While the discloser may find it unexpected for the subject to be interacting with their prior employer in the manner described above and to discuss these interactions in weekly emails to the Organization's staff, such activities do not, however, raise concerns of a conflict of interest as defined in the Act.
Allegation of favourable treatment of a particular field of expertise
The second allegation set out in the Public Sector Integrity Commissioner's summary of the disclosure was that the subject appears to give favourable treatment to one topic, the subject's field of expertise, presumably over other areas of the Organization's work.
In support of this allegation, the discloser provided copies of publications from the subject's Twitter account, consisting of original tweets and retweets mostly relating to this topic. I note that the subject's Twitter account is not an official government account, though it mentions the subject's position as head of the Organization in the short bio and many posts are retweets from the Organization's official account and refer to the work of the Organization. The topic in question also features prominently in the sample of weekly emails to staff discussed above.
An interest in a topic such as a field of expertise or study is not financial in nature. Furthermore, no connection can be readily drawn between the interest identified by the discloser and any person's financial interests, nor is this interest unique to the subject or shared only with a narrow class of individuals. In light of this, it cannot be considered as a private interest for the purpose of the Act's prohibitions. The discloser's second allegation and the information provided in support of it, therefore, do not raise concerns of a contravention of the Act.
Information relating to the subject's outside activities
The summary provided by the Public Service Integrity Commissioner of the referred disclosure did not formulate an allegation in respect of outside activities. However, the accompanying materials provided by the discloser and forwarded along with the summary contained information in respect of activities of the subject that are unrelated to their public office.
Section 15 of the Act prohibits reporting public office holders from engaging in certain activities outside of the exercise of their public office, allowing exceptions under some conditions. Subsection 15(1) of the Act, which sets out the prohibition, reads as follows:
15. (1) No reporting public office holder shall, except as required in the exercise of his or her official powers, duties and functions,
(a) engage in employment or the practice of a profession;
(b) manage or operate a business or commercial activity;
(c) continue as, or become, a director or officer in a corporation or an organization;
(d) hold office in a union or professional association;
(e) serve as a paid consultant; or
(f) be an active partner in a partnership.

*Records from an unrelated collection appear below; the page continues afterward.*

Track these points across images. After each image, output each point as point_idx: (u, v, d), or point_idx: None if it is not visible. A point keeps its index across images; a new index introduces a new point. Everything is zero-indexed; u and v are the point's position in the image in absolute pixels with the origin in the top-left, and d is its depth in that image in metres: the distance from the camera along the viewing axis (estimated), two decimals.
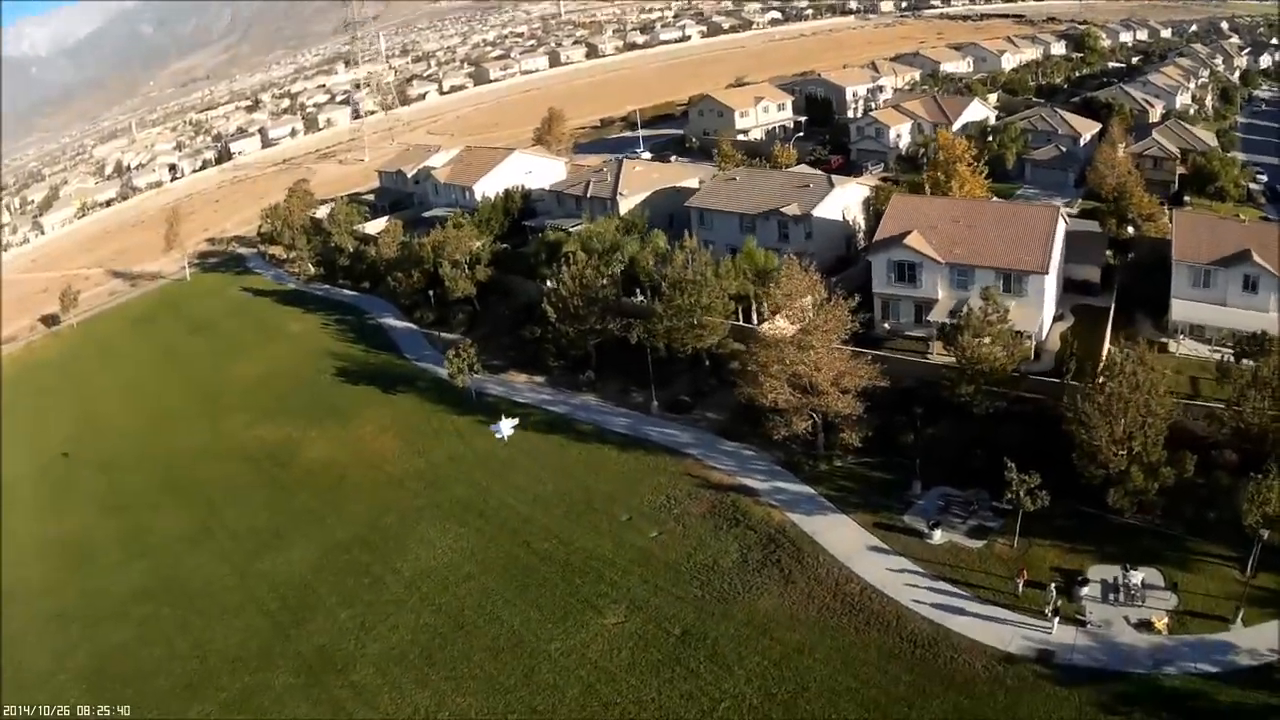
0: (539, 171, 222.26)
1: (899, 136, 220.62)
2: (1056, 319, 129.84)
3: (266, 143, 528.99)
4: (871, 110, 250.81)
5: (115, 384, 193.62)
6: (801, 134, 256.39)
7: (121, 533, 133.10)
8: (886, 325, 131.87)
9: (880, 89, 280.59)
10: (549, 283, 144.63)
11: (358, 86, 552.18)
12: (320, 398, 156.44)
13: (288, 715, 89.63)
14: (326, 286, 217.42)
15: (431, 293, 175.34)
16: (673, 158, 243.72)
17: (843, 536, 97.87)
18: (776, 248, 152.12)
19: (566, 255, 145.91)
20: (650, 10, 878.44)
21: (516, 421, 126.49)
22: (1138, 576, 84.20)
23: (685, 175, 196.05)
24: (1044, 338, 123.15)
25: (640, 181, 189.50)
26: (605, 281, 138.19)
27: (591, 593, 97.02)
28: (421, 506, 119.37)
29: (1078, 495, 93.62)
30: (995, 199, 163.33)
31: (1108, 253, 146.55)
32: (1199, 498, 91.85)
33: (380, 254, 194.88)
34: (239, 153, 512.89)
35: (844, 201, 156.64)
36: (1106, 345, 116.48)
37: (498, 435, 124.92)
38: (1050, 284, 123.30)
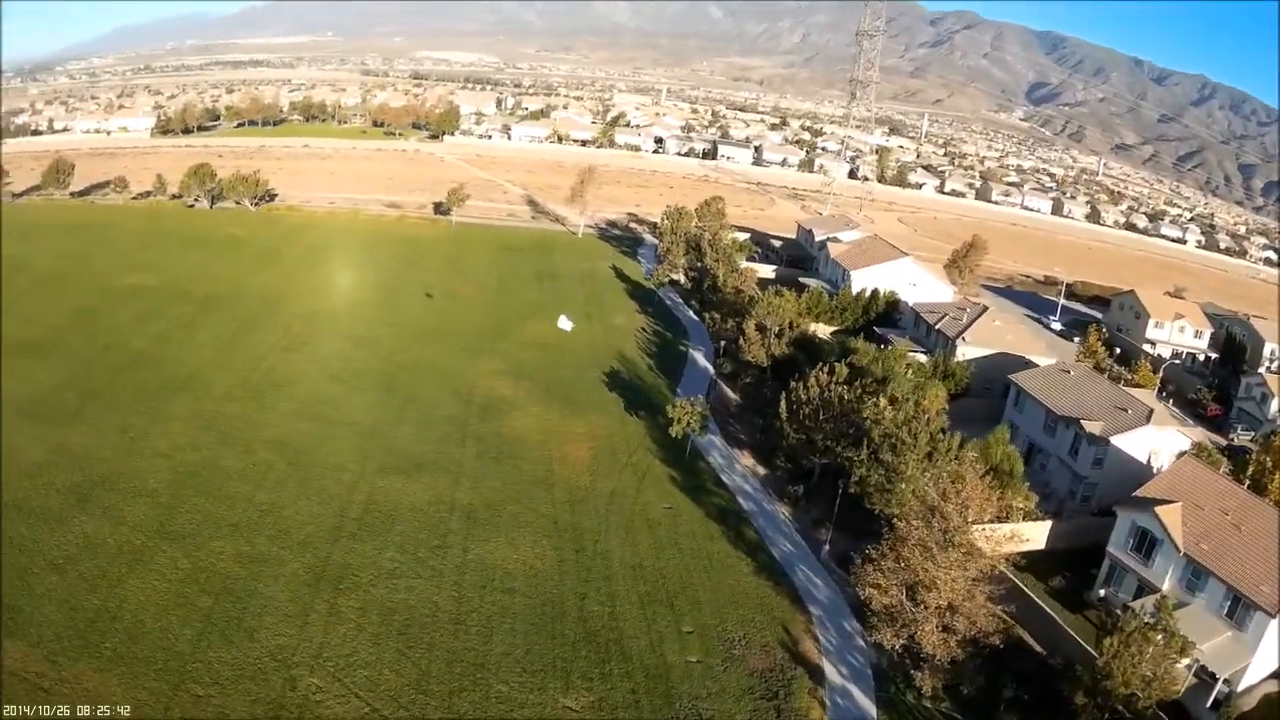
0: (924, 287, 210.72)
1: None
2: (1274, 675, 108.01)
3: (757, 160, 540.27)
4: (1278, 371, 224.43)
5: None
6: (1206, 369, 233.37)
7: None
8: (1102, 592, 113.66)
9: None
10: (794, 381, 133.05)
11: (874, 151, 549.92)
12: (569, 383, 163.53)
13: None
14: (674, 296, 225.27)
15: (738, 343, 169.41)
16: (1075, 340, 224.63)
17: None
18: (1041, 461, 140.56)
19: (831, 365, 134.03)
20: (1174, 205, 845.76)
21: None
22: None
23: (1037, 349, 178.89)
24: (1238, 689, 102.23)
25: (988, 336, 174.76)
26: (847, 398, 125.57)
27: None
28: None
29: None
30: None
31: None
32: None
33: (724, 289, 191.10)
34: (725, 157, 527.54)
35: (1155, 444, 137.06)
36: None
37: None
38: (1276, 631, 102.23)
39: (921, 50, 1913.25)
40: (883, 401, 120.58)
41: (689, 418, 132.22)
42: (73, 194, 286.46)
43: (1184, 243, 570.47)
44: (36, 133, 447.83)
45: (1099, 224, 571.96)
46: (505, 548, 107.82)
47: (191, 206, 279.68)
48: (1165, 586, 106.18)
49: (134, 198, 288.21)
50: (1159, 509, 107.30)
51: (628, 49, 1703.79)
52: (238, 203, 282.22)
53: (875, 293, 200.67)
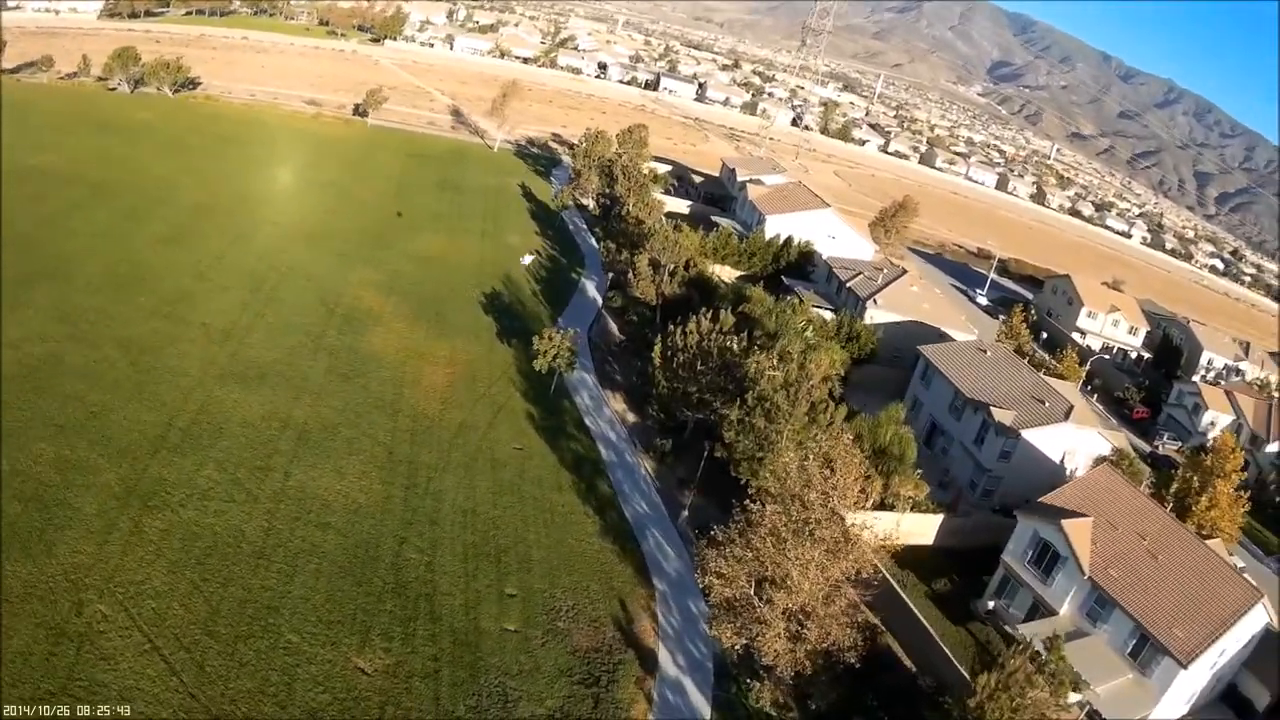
0: (844, 241, 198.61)
1: (1212, 424, 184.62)
2: None
3: (699, 97, 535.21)
4: (1213, 382, 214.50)
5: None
6: (1138, 368, 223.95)
7: None
8: (991, 604, 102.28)
9: (1239, 372, 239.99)
10: (673, 326, 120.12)
11: (821, 104, 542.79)
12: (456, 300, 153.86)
13: None
14: (579, 221, 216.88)
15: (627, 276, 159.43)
16: (1000, 319, 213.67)
17: None
18: (943, 445, 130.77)
19: (716, 311, 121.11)
20: (1123, 199, 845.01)
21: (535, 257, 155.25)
22: None
23: (956, 322, 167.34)
24: None
25: (903, 301, 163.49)
26: (733, 349, 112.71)
27: None
28: None
29: None
30: (1218, 545, 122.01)
31: None
32: None
33: (628, 218, 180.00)
34: (667, 90, 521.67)
35: (1071, 443, 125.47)
36: None
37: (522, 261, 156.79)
38: (1188, 682, 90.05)
39: (888, 14, 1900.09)
40: (765, 358, 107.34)
41: (556, 351, 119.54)
42: (4, 71, 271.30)
43: (1129, 237, 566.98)
44: None
45: (1043, 205, 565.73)
46: (330, 476, 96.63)
47: (113, 90, 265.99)
48: (1063, 610, 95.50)
49: (60, 78, 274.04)
50: (1066, 522, 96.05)
51: None
52: (158, 89, 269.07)
53: (789, 240, 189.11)
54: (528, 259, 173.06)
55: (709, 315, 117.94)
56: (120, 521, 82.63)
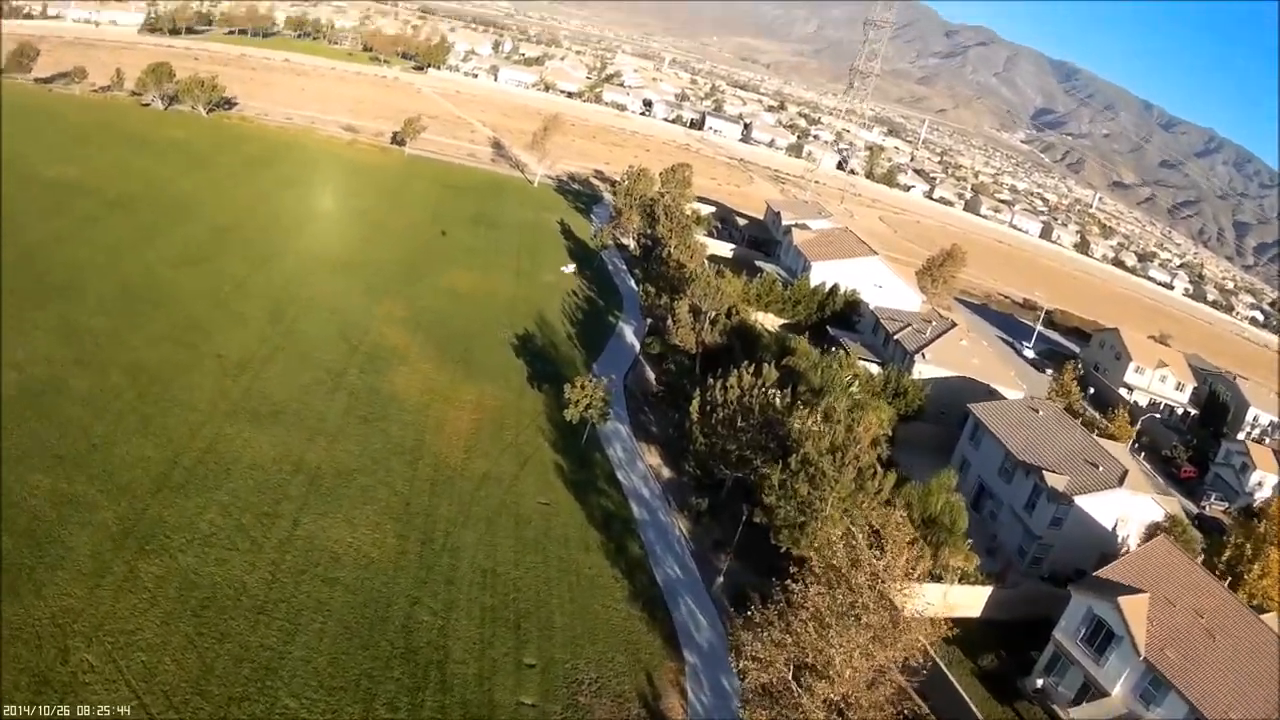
0: (891, 290, 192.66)
1: (1259, 485, 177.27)
2: None
3: (745, 138, 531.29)
4: (1258, 439, 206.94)
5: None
6: (1184, 425, 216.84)
7: None
8: (1040, 682, 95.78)
9: None
10: (712, 379, 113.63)
11: (866, 147, 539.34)
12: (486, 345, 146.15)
13: None
14: (619, 261, 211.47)
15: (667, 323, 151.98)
16: (1048, 372, 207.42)
17: None
18: (991, 509, 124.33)
19: (759, 365, 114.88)
20: (1164, 249, 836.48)
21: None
22: None
23: (1005, 378, 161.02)
24: None
25: (952, 355, 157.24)
26: (776, 405, 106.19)
27: None
28: None
29: None
30: (1272, 620, 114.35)
31: None
32: None
33: (668, 260, 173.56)
34: (712, 129, 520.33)
35: (1125, 509, 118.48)
36: None
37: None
38: None
39: (933, 59, 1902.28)
40: (810, 416, 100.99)
41: (589, 401, 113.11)
42: (37, 80, 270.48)
43: (1171, 288, 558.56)
44: (29, 16, 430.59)
45: (1087, 255, 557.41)
46: (341, 526, 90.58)
47: (146, 106, 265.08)
48: (1115, 691, 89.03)
49: (93, 90, 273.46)
50: (1123, 600, 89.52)
51: (642, 14, 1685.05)
52: (192, 107, 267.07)
53: (834, 288, 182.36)
54: (569, 268, 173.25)
55: (751, 369, 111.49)
56: (115, 564, 77.67)
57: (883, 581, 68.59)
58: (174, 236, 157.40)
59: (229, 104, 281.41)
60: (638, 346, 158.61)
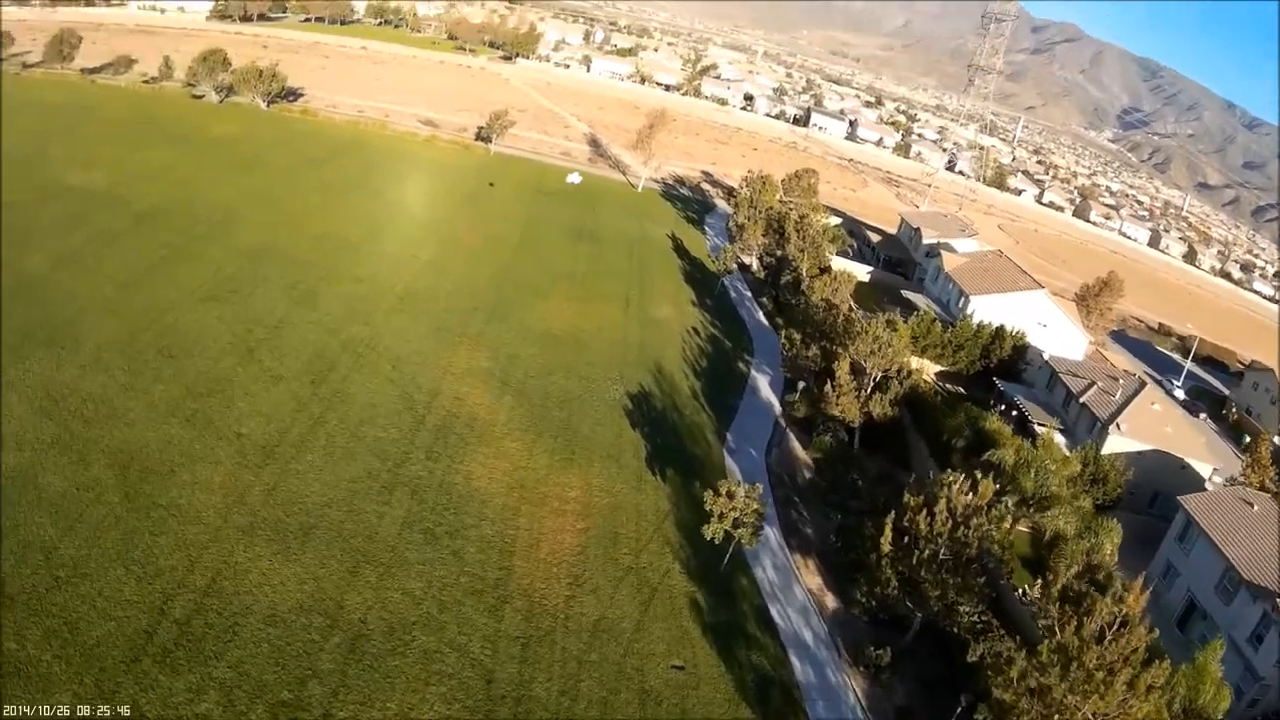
0: (1056, 329, 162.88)
1: None
2: None
3: (850, 136, 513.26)
4: None
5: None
6: None
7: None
8: None
9: None
10: (907, 496, 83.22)
11: (975, 147, 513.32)
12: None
13: None
14: (740, 286, 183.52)
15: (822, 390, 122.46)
16: (1203, 417, 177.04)
17: None
18: (1202, 632, 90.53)
19: (973, 475, 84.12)
20: (1255, 256, 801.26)
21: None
22: None
23: (1197, 448, 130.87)
24: None
25: (1147, 425, 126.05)
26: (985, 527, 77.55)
27: None
28: None
29: None
30: None
31: None
32: None
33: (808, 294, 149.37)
34: (818, 126, 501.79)
35: None
36: None
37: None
38: None
39: (1021, 55, 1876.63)
40: (1064, 566, 71.33)
41: (737, 515, 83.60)
42: (82, 70, 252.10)
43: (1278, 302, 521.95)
44: (90, 3, 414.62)
45: (1194, 265, 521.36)
46: None
47: (199, 98, 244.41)
48: None
49: (143, 81, 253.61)
50: None
51: (727, 7, 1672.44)
52: (252, 99, 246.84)
53: (1000, 331, 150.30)
54: (576, 178, 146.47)
55: (964, 483, 79.63)
56: None
57: None
58: (203, 260, 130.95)
59: (294, 95, 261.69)
60: (776, 406, 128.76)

The activity referred to in the excerpt from the journal of an association listing the subject as a member of its executive body did indeed fall within the ambit of subsection 15(1) of the Act. However, this activity was disclosed by the subject in the context of their initial compliance process under the Act and dealt with appropriately in consultation with the Office. None of the remaining activities reviewed were found to place the subject in contravention of section 15 of the Act.
As a result, I have no concerns that a contravention may have occurred in relation to the subject's outside activities.
In light of the above, I have no reason to believe that the subject may have contravened the Act. Therefore, I will not initiate an examination under section 45 of the Act and consider the matter closed.